5. **Handle invalid records**
- If a record has neither `A` nor `CNAME`, raise `ValueError`.
- If a record has a malformed `A` value, such as a string instead of a list, raise `ValueError`.
- If a record has a malformed `CNAME` value, raise `ValueError`.
6. **Detect alias cycles**
- If aliases form a cycle, raise `RuntimeError`.
- Example: `a.com -> b.com -> c.com -> a.com`.
7. **Add caching**
- Cache successful local resolutions so repeated calls avoid recomputing the same alias chain.
- The cache key should use the normalized domain name.
- Do not cache failures unless explicitly documented.
- Returned cached lists must still be safe from caller mutation.
8. **Support concurrent calls**
- Multiple threads may call `resolve` at the same time.
- Ensure the cache and other mutable internal state remain consistent.

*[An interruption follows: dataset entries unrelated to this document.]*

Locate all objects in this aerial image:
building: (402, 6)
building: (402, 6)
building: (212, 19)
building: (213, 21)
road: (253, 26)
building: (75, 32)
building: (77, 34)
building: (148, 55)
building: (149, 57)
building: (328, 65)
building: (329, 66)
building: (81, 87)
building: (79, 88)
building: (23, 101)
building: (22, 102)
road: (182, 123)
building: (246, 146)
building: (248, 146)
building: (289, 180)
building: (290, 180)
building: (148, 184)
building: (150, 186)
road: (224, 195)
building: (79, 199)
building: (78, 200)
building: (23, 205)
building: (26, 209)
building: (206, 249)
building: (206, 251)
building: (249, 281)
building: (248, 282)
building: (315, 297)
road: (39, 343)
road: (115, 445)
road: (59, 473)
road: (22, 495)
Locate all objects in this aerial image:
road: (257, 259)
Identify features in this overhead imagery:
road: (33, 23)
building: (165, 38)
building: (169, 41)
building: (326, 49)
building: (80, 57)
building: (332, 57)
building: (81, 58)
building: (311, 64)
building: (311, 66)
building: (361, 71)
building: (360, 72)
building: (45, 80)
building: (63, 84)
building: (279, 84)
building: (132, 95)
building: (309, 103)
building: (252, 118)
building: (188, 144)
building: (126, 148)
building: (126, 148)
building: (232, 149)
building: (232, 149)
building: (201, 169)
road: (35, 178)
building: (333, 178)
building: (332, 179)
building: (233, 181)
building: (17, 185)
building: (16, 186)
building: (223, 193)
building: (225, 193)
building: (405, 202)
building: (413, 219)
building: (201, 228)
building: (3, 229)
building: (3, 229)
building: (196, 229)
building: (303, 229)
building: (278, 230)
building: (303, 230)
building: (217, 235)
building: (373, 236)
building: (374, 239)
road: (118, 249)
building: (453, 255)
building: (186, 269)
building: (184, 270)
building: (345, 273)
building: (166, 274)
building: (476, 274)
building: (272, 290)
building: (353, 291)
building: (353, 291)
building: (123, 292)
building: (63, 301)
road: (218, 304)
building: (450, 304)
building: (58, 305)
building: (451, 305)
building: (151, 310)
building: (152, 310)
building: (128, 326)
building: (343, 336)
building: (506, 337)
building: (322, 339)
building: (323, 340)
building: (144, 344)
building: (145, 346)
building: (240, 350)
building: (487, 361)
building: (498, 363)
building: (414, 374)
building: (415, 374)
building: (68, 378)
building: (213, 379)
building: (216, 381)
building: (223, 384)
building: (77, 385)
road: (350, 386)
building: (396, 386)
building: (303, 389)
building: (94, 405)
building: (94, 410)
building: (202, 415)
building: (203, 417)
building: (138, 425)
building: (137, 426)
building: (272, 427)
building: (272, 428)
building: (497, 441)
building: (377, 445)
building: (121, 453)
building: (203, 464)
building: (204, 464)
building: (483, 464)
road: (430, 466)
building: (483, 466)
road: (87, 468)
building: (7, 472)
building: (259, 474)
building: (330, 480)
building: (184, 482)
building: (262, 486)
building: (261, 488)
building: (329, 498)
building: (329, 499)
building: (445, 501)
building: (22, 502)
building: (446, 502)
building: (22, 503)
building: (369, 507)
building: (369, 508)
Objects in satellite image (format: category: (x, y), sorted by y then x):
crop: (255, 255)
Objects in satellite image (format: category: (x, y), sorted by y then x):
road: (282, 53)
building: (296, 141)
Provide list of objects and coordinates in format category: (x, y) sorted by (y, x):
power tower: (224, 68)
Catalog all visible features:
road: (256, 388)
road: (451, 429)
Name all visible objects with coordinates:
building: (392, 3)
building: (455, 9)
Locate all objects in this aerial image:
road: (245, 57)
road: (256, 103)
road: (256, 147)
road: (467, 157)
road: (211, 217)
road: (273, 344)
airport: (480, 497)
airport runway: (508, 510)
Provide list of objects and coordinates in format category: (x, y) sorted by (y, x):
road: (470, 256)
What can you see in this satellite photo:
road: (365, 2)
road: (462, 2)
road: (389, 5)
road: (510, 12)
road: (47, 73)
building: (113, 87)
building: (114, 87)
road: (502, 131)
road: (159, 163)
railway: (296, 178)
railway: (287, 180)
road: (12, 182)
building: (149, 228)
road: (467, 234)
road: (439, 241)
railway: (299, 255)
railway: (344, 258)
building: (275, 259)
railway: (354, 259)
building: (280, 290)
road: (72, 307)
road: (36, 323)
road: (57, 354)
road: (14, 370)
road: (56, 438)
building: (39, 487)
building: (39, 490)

- Avoid holding locks while calling the fallback resolver if possible.
### Examples
```python
zone = {
"example.com": {"A": ["93.184.216.34"]},
"www.example.com": {"CNAME": "example.com"},
"loop1.com": {"CNAME": "loop2.com"},
"loop2.com": {"CNAME": "loop1.com"},
}
resolver = DNSResolver(zone)
resolver.resolve(" example.COM. ")
# returns ["93.184.216.34"]
resolver.resolve("www.example.com")
# returns ["93.184.216.34"]
resolver.resolve("missing.com")
# raises LookupError
resolver.resolve("loop1.com")
# raises RuntimeError
```
Design the implementation so that it can be tested incrementally with unit tests for each requirement.
Quick Answer: This question evaluates understanding of DNS semantics (name normalization, A and CNAME records, alias chains and cycle detection), robust error handling, cache design, and safe concurrent access when implementing a simplified resolver.